┌────────

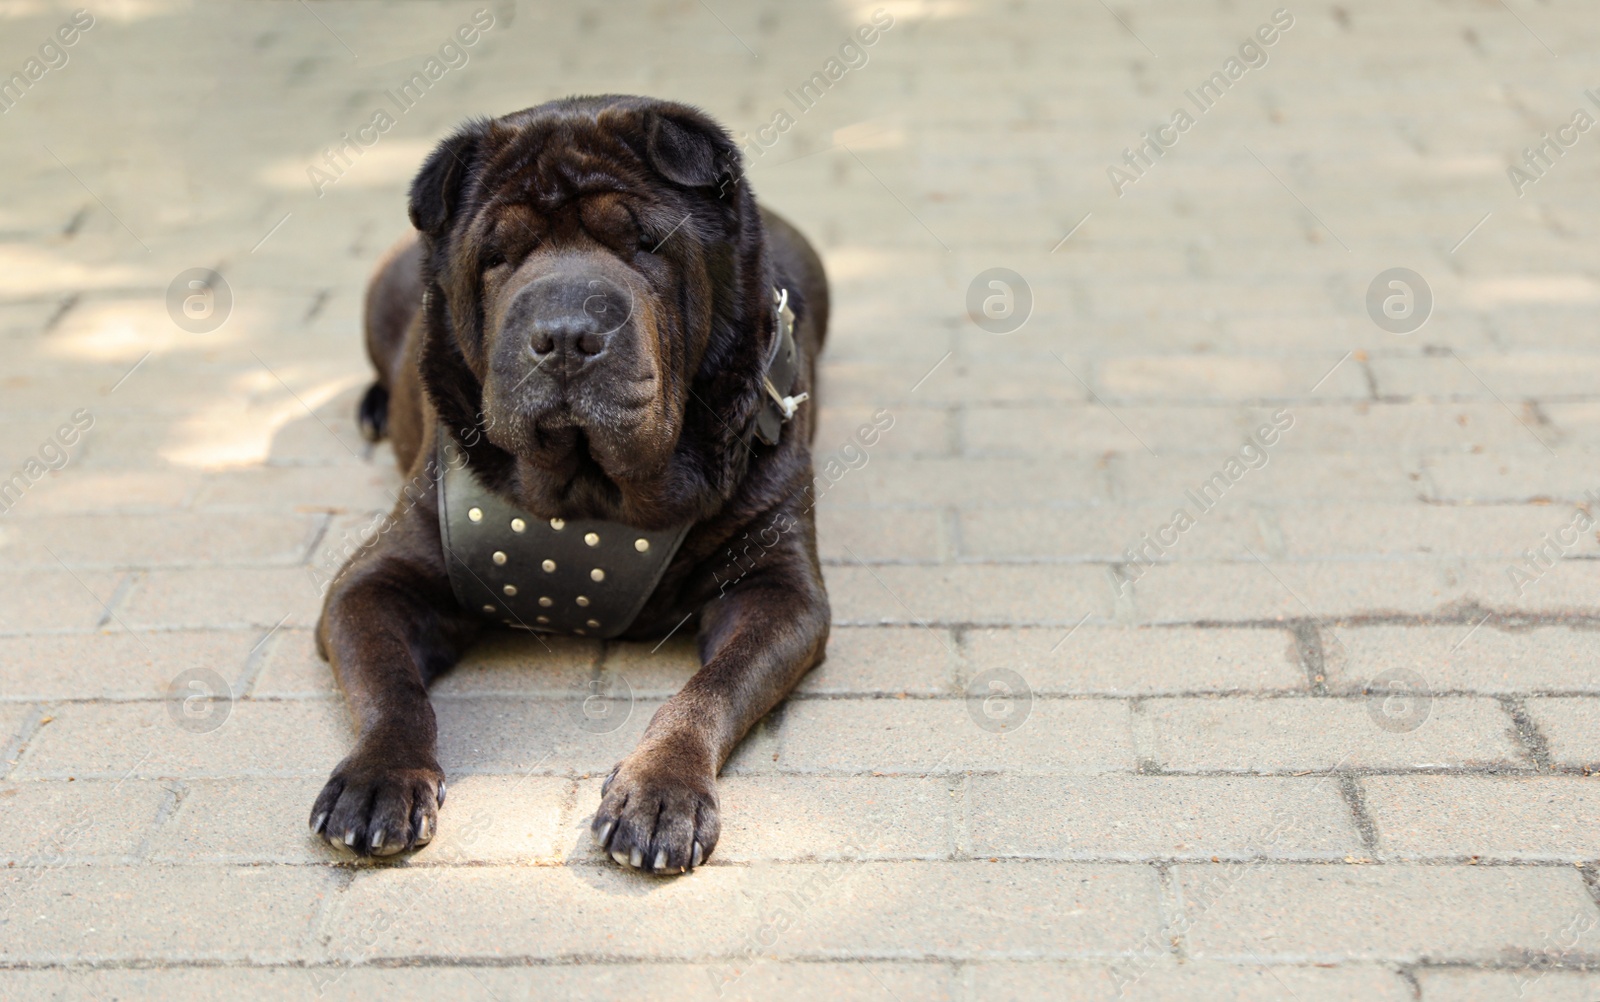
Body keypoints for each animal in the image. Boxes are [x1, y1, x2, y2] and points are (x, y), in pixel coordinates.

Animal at [313, 97, 838, 870]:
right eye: (496, 256)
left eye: (643, 243)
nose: (564, 334)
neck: (590, 492)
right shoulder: (374, 581)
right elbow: (393, 688)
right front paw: (378, 777)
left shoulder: (778, 587)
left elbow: (708, 691)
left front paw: (661, 792)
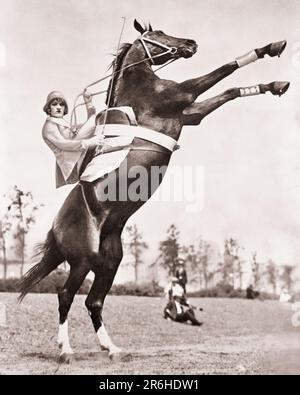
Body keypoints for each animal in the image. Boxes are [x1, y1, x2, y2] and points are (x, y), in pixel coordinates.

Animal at [19, 20, 288, 362]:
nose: (190, 43)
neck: (139, 89)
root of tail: (56, 228)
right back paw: (66, 350)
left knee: (94, 301)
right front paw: (270, 50)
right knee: (65, 295)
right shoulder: (183, 95)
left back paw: (112, 349)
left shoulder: (190, 114)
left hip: (110, 260)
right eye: (158, 34)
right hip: (82, 259)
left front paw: (276, 82)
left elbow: (229, 91)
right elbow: (224, 71)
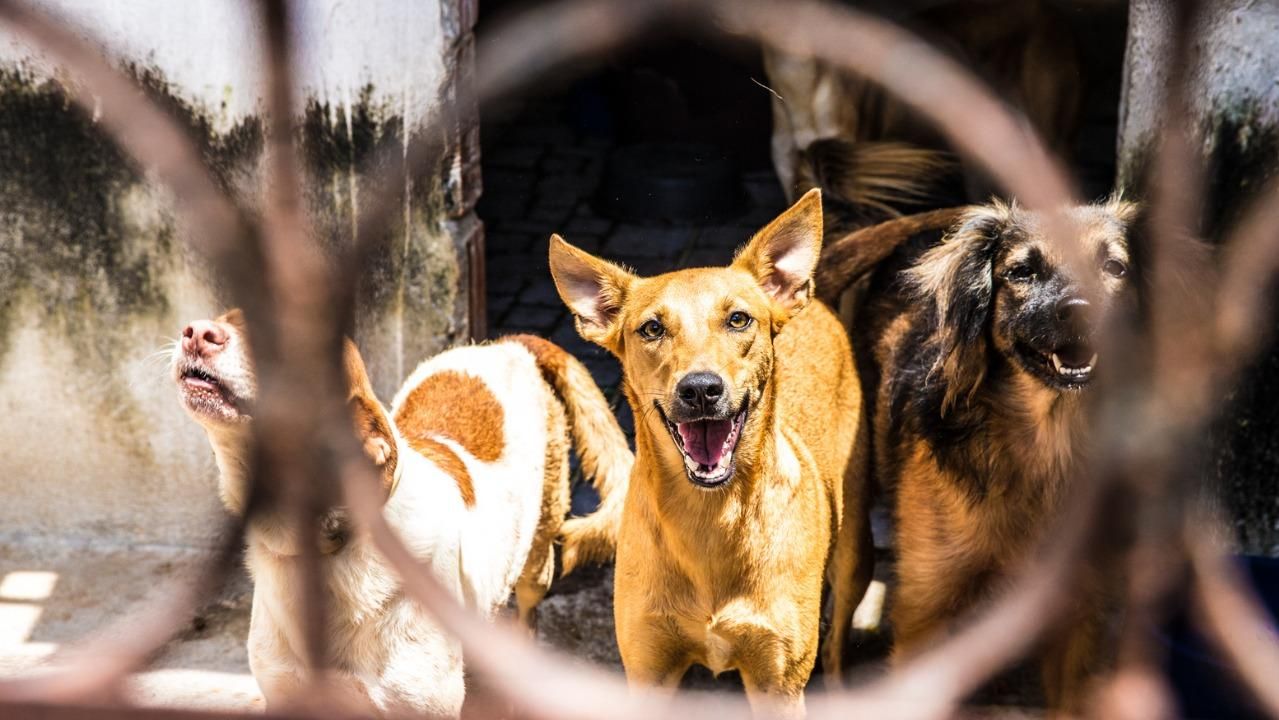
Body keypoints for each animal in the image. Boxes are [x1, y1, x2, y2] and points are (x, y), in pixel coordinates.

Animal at [544, 190, 874, 716]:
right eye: (651, 328)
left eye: (738, 319)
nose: (701, 389)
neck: (710, 521)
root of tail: (814, 297)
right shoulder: (648, 669)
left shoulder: (778, 683)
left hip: (855, 554)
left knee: (840, 648)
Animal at [823, 198, 1145, 716]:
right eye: (1022, 272)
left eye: (1114, 267)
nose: (1079, 311)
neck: (1047, 440)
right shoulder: (924, 607)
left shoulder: (1079, 612)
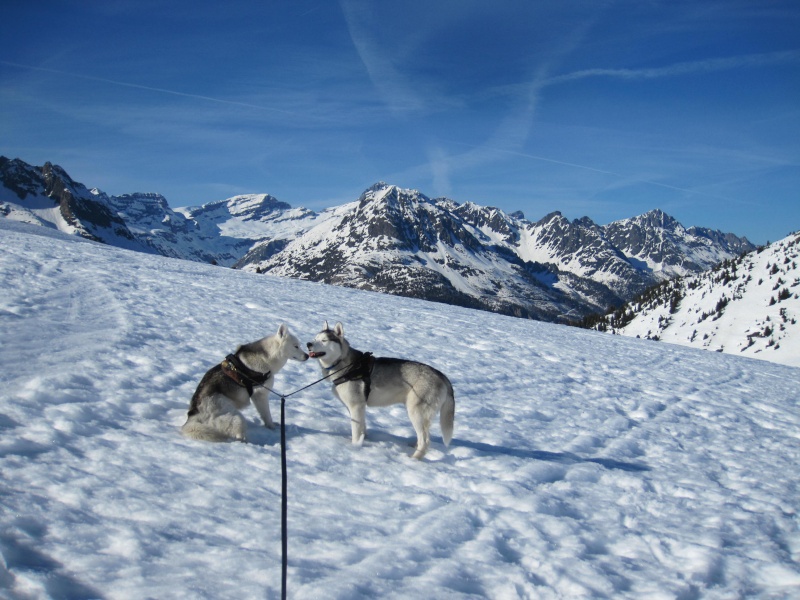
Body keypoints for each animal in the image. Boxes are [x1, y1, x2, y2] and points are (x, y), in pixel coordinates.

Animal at [182, 324, 310, 440]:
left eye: (299, 345)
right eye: (296, 346)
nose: (307, 356)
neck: (268, 357)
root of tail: (193, 415)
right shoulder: (260, 396)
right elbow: (267, 416)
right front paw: (272, 428)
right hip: (237, 419)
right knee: (239, 435)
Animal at [308, 324, 456, 460]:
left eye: (324, 340)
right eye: (315, 338)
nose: (308, 344)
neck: (345, 365)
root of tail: (441, 375)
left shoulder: (356, 406)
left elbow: (355, 431)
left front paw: (354, 448)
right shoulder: (357, 408)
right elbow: (362, 427)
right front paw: (363, 440)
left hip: (415, 412)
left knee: (425, 440)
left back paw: (413, 459)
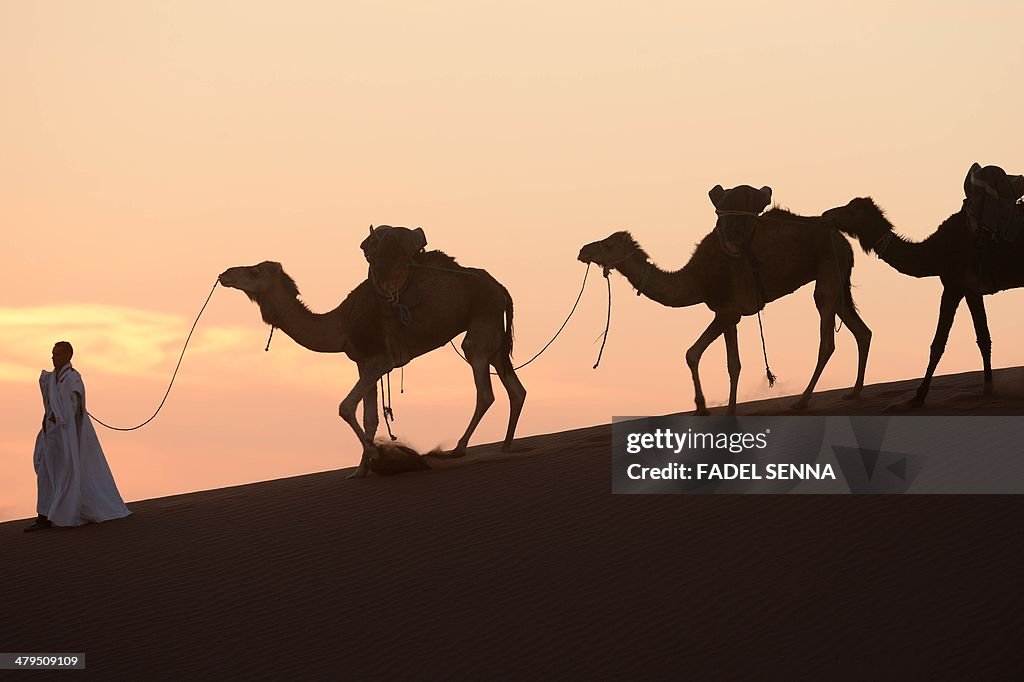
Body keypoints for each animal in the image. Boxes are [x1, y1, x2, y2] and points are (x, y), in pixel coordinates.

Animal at [218, 241, 528, 475]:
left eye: (255, 271)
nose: (225, 274)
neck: (340, 324)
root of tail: (500, 287)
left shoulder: (380, 360)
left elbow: (345, 407)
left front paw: (376, 455)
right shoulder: (362, 362)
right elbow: (370, 416)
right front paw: (361, 470)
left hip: (482, 321)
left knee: (484, 389)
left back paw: (458, 449)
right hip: (494, 332)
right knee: (516, 388)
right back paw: (506, 445)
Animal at [577, 183, 872, 411]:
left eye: (609, 244)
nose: (583, 251)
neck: (696, 278)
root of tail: (842, 239)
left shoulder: (727, 311)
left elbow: (692, 354)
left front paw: (703, 407)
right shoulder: (729, 315)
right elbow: (732, 364)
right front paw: (728, 410)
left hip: (828, 270)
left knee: (827, 339)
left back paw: (802, 400)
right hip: (837, 278)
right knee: (861, 330)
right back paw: (855, 391)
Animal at [823, 179, 1024, 403]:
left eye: (851, 210)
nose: (826, 215)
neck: (934, 252)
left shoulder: (953, 285)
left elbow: (938, 344)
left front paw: (919, 396)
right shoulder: (971, 290)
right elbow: (983, 338)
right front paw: (988, 389)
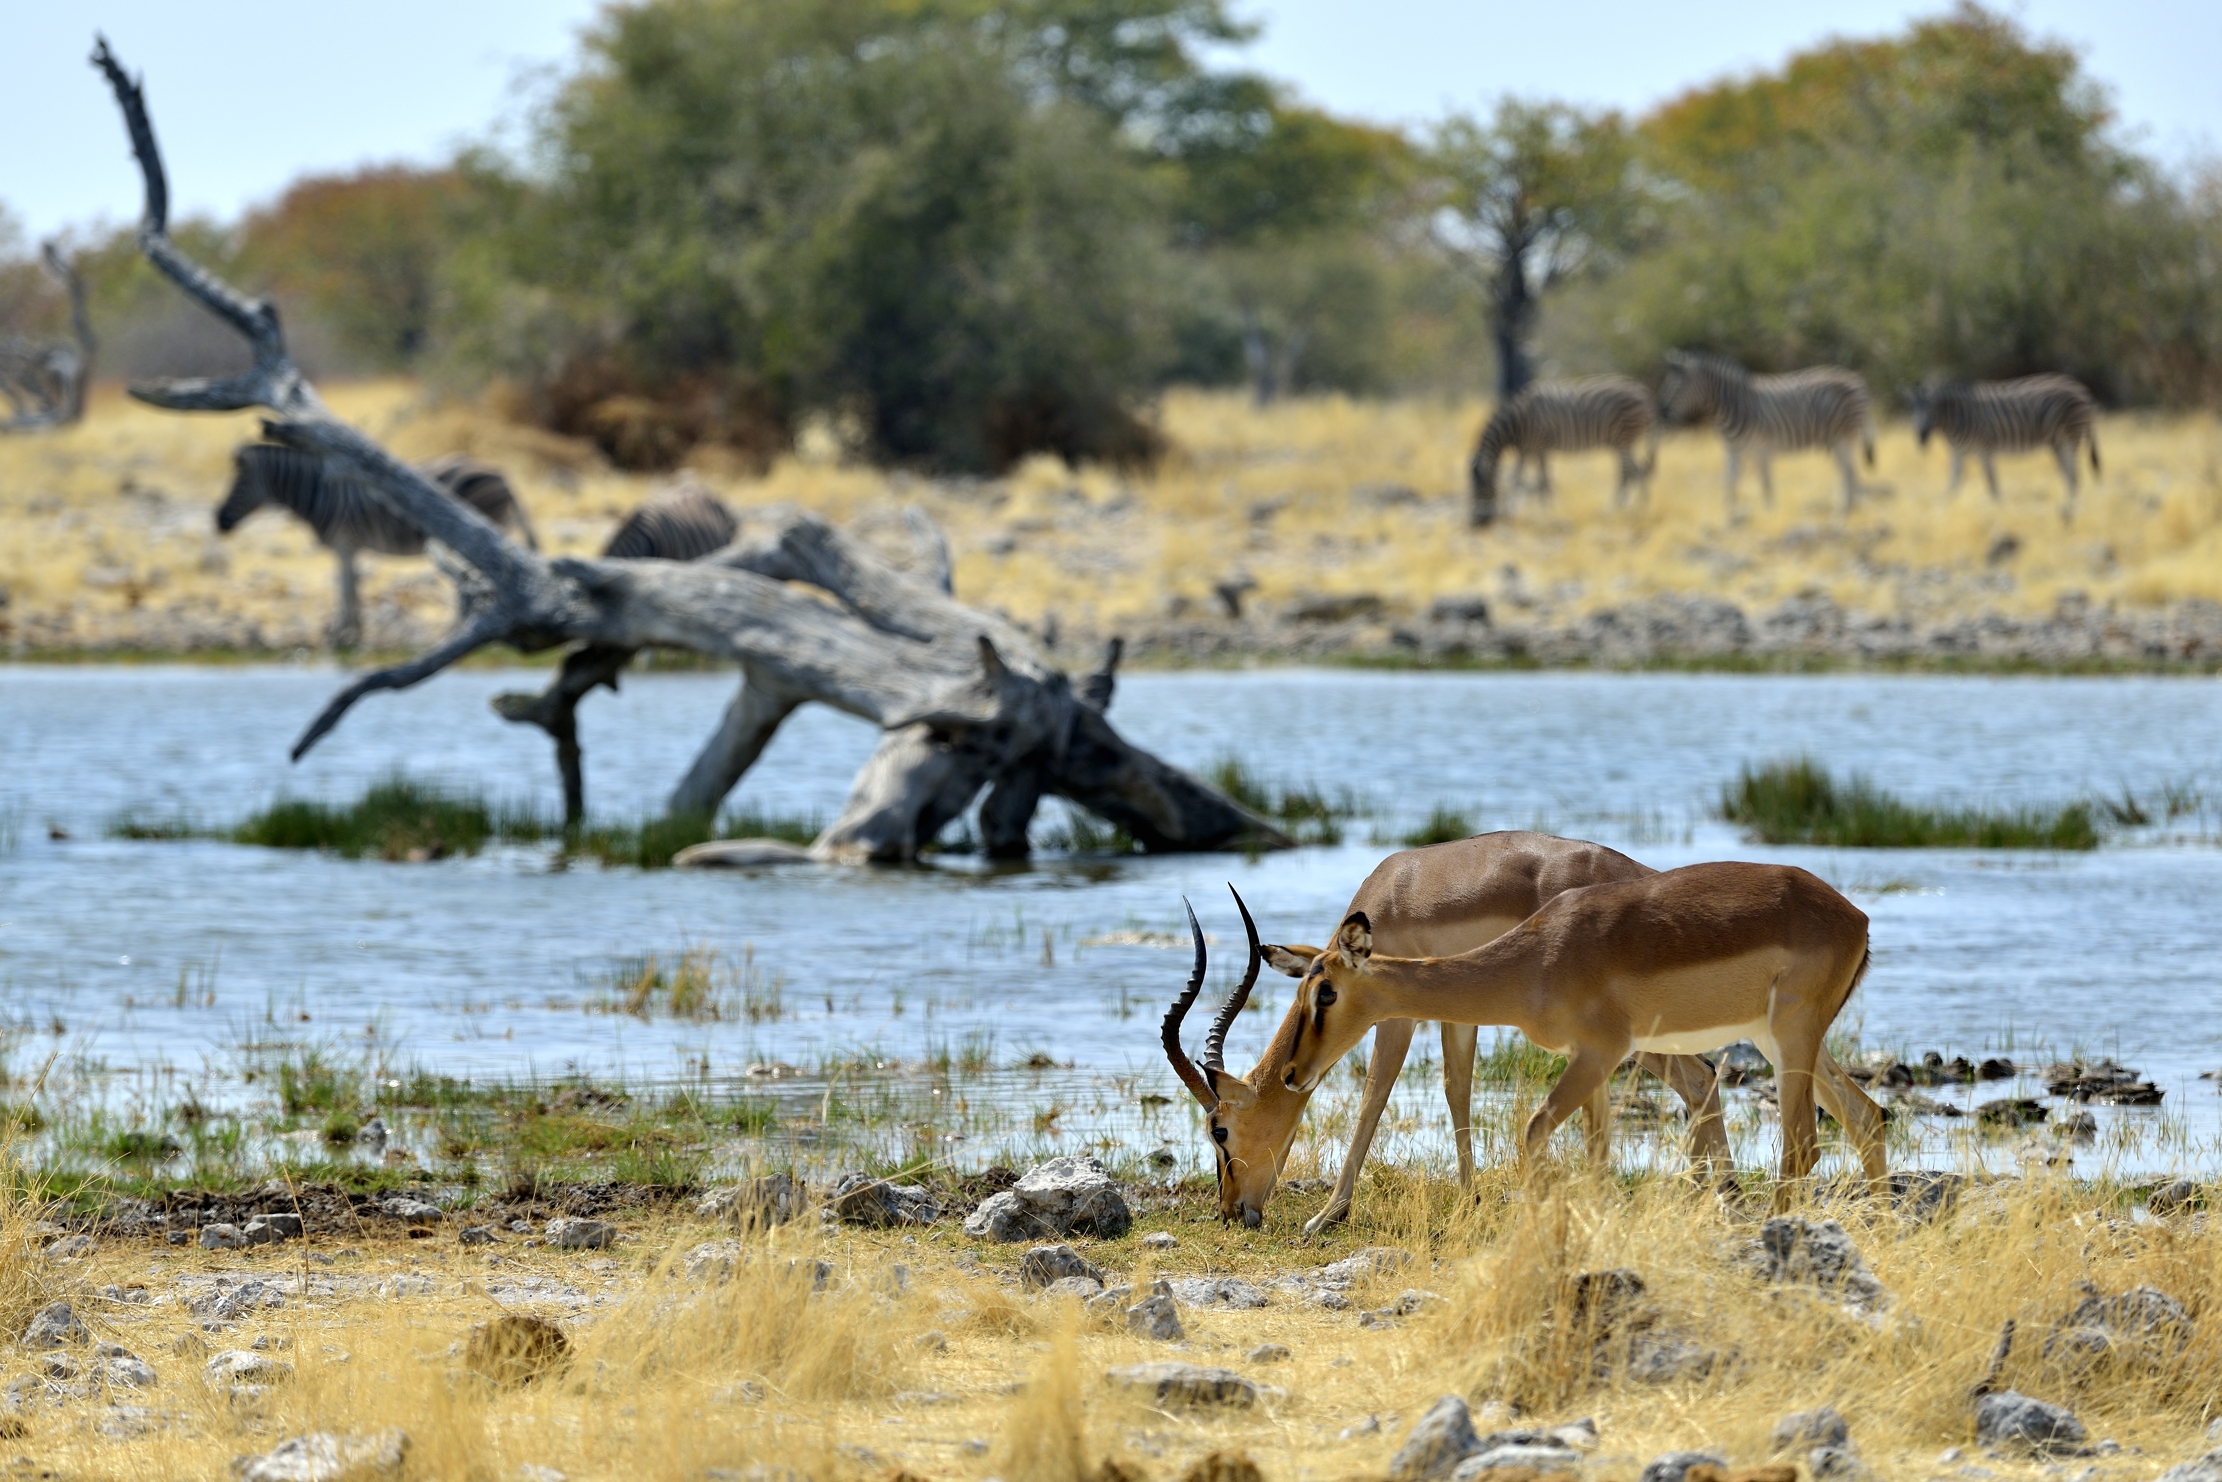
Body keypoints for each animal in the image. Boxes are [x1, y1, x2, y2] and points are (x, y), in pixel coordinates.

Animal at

└────────

▶ **What this task involves**
"right hip: (837, 278)" marks the first line to copy; copy that line and every line after it through the last line of the listing, exactly and without pictures.

▶ **Answer to the problem**
right hip: (837, 278)
right knee: (861, 330)
right back paw: (855, 391)
Animal at [823, 179, 1024, 403]:
left eye: (851, 210)
nose: (826, 215)
neck: (934, 252)
left shoulder: (953, 285)
left elbow: (938, 344)
left front paw: (919, 396)
right shoulder: (971, 290)
right elbow: (983, 338)
right front paw: (988, 389)
Body keypoints for each animal in the image. Boxes are [x1, y1, x2, y2] and points are (x, y), in pixel coordinates.

Animal at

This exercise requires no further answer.